Ischemic arterial complications after liver transplantation in the adult: multivariate analysis of risk factors.

作者信息

Vivarelli Marco, Cucchetti Alessandro, La Barba Giuliano, Bellusci Roberto, De Vivo Antonio, Nardo Bruno, Cavallari Antonino, Pinna Antonio D

机构信息

Department of Surgery and Transplantation, University of Bologna, S. Orsola Hospital, 940138 Bologna, Italy.

出版信息

Arch Surg. 2004 Oct;139(10):1069-74. doi: 10.1001/archsurg.139.10.1069.

Abstract

HYPOTHESIS

To minimize the incidence of ischemic arterial complications, risk factors should be clearly identified. Knowledge of the predisposing factors for such complications would make possible the institution of strict surveillance protocols that could ensure early detection of complications and so prevent the progression of ischemic damage to graft failure.

DESIGN

Retrospective univariate and multivariate analysis.

SETTING

University hospital.

PATIENTS

Six hundred fifty-three adults who underwent 747 orthotopic liver transplantations.

MAIN OUTCOME MEASURES

We used univariate and multivariate analyses to retrospectively assess the role of possible risk factors for early and late HA thrombosis (HAT) and stenosis (HAS), including etiology of liver disease, donor and recipient sex and age (aged < or =60 vs >60 years), cause of donor death, preservation solution, cold ischemic time, previous orthotopic liver transplantation, HA back-table reconstruction, direct arterial anastomosis vs interpositional conduit, experience of the surgeon, intraoperative transfusion requirements, acute rejection, and cytomegalovirus infection.

RESULTS

We observed 58 ischemic complications, including 26 early HAT, 13 late HAT, and 19 HAS. Independent predictors of early HAT were donor age greater than 60 years and bench reconstruction of anatomical variants of the HA; of late HAT, arterial anastomosis fashioned using an interpositional graft of donor iliac artery (iliac conduit) and donors who died of cerebrovascular accident; and of HAS, previous orthotopic liver transplantation and cytomegalovirus infection.

CONCLUSIONS

Predisposing factors for HAT mostly stem from donor and graft features.
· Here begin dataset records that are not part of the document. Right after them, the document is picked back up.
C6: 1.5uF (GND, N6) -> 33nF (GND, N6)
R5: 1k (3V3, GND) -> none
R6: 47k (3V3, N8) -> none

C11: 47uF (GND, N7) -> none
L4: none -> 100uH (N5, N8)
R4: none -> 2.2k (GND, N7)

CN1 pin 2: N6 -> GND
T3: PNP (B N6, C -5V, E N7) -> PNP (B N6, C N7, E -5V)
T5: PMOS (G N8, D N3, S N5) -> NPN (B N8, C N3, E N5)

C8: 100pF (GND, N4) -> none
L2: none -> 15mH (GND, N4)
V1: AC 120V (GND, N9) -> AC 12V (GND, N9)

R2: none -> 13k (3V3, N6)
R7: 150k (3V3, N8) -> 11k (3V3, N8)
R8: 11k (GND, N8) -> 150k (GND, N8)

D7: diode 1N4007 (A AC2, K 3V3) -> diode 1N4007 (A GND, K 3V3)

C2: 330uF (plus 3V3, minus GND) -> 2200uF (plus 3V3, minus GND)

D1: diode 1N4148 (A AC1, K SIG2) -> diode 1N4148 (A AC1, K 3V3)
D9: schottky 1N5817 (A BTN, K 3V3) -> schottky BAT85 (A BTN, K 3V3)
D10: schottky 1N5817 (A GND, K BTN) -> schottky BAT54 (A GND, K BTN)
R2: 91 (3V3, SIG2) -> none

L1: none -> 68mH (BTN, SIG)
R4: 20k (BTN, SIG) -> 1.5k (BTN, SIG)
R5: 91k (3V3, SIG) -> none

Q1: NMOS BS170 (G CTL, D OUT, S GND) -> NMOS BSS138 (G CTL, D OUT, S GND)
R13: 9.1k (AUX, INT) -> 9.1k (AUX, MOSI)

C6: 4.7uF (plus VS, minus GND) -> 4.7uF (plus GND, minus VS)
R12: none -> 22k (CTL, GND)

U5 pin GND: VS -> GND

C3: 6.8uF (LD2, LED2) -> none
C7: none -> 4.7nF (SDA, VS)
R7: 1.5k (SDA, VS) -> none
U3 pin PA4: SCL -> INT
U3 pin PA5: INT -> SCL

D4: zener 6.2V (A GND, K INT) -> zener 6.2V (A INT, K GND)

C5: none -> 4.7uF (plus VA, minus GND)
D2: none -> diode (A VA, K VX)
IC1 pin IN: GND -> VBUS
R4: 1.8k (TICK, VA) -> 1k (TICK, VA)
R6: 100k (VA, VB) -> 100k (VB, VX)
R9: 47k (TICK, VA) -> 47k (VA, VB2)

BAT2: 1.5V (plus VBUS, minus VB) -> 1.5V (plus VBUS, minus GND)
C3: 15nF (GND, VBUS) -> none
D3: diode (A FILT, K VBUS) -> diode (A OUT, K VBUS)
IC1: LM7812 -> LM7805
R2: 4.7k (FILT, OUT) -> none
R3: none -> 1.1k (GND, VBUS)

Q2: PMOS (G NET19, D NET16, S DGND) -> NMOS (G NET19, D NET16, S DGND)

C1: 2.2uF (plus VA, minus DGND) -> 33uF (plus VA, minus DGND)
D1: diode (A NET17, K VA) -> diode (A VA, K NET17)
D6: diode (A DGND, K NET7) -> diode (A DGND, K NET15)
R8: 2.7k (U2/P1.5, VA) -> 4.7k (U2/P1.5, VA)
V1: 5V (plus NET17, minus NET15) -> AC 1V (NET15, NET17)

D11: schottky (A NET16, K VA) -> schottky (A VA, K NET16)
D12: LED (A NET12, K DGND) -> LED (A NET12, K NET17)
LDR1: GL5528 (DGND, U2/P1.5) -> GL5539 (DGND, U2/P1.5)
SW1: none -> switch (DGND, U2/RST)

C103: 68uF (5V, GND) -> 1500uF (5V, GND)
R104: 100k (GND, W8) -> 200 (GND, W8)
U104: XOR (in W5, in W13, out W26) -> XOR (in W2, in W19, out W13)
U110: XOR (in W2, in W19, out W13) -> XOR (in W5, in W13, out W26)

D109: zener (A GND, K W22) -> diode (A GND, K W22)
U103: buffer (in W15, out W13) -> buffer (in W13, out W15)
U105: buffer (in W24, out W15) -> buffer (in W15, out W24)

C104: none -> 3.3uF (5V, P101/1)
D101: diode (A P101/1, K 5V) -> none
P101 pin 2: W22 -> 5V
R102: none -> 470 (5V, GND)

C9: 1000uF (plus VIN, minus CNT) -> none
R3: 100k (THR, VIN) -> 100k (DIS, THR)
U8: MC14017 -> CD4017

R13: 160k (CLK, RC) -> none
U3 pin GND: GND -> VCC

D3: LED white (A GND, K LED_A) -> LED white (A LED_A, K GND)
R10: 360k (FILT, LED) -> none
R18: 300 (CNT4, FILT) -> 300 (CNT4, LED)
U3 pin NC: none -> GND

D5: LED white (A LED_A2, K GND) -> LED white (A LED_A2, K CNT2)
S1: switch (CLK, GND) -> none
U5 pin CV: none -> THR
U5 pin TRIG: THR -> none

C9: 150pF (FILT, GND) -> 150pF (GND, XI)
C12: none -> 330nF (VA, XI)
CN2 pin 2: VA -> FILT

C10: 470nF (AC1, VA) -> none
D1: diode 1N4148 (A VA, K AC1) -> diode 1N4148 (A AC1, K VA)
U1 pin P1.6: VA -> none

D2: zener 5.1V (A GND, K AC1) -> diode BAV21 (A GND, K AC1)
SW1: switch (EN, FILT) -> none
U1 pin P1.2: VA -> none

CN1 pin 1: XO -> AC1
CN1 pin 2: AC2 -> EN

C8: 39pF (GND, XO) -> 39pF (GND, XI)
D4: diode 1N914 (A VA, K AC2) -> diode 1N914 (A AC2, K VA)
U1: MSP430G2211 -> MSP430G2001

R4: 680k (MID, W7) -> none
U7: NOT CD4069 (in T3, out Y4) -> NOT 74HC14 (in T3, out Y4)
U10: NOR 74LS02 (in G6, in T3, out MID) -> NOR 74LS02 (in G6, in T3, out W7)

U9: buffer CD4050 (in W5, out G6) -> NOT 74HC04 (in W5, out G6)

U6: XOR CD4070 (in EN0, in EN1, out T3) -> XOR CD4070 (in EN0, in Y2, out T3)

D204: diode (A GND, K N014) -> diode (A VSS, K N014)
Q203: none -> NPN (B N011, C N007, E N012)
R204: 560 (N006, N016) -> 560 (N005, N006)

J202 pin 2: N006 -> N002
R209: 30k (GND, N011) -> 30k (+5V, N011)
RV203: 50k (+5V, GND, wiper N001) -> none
Use of iliac conduits should be limited, particularly when using old donors. Frequent screening of the arterial flow to the graft with Doppler ultrasonography is advisable in patients at risk.

摘要

假设

为了将缺血性动脉并发症的发生率降至最低,应明确识别风险因素。了解此类并发症的诱发因素将使制定严格的监测方案成为可能,这些方案可确保早期发现并发症,从而防止缺血性损伤进展为移植物衰竭。

设计

回顾性单因素和多因素分析。

地点

大学医院。

患者

653名接受了747例原位肝移植的成年人。

主要观察指标

我们采用单因素和多因素分析,回顾性评估可能的风险因素对早期和晚期肝动脉血栓形成(HAT)及狭窄(HAS)的作用,这些因素包括肝病病因、供体和受体的性别及年龄(年龄≤60岁与>60岁)、供体死亡原因、保存液、冷缺血时间、既往原位肝移植、肝动脉在手术台上的重建、直接动脉吻合与间置导管、外科医生的经验、术中输血需求、急性排斥反应以及巨细胞病毒感染。

结果

我们观察到58例缺血性并发症,包括26例早期HAT、13例晚期HAT和19例HAS。早期HAT的独立预测因素是供体年龄大于60岁以及肝动脉解剖变异的手术台上重建;晚期HAT的独立预测因素是使用供体髂动脉间置移植物(髂导管)进行动脉吻合以及死于脑血管意外的供体;HAS的独立预测因素是既往原位肝移植和巨细胞病毒感染。

结论

HAT的诱发因素大多源于供体和移植物特征。应限制使用髂导管,尤其是在使用老年供体时。对于有风险的患者,建议使用多普勒超声频繁筛查移植肝的动脉血流。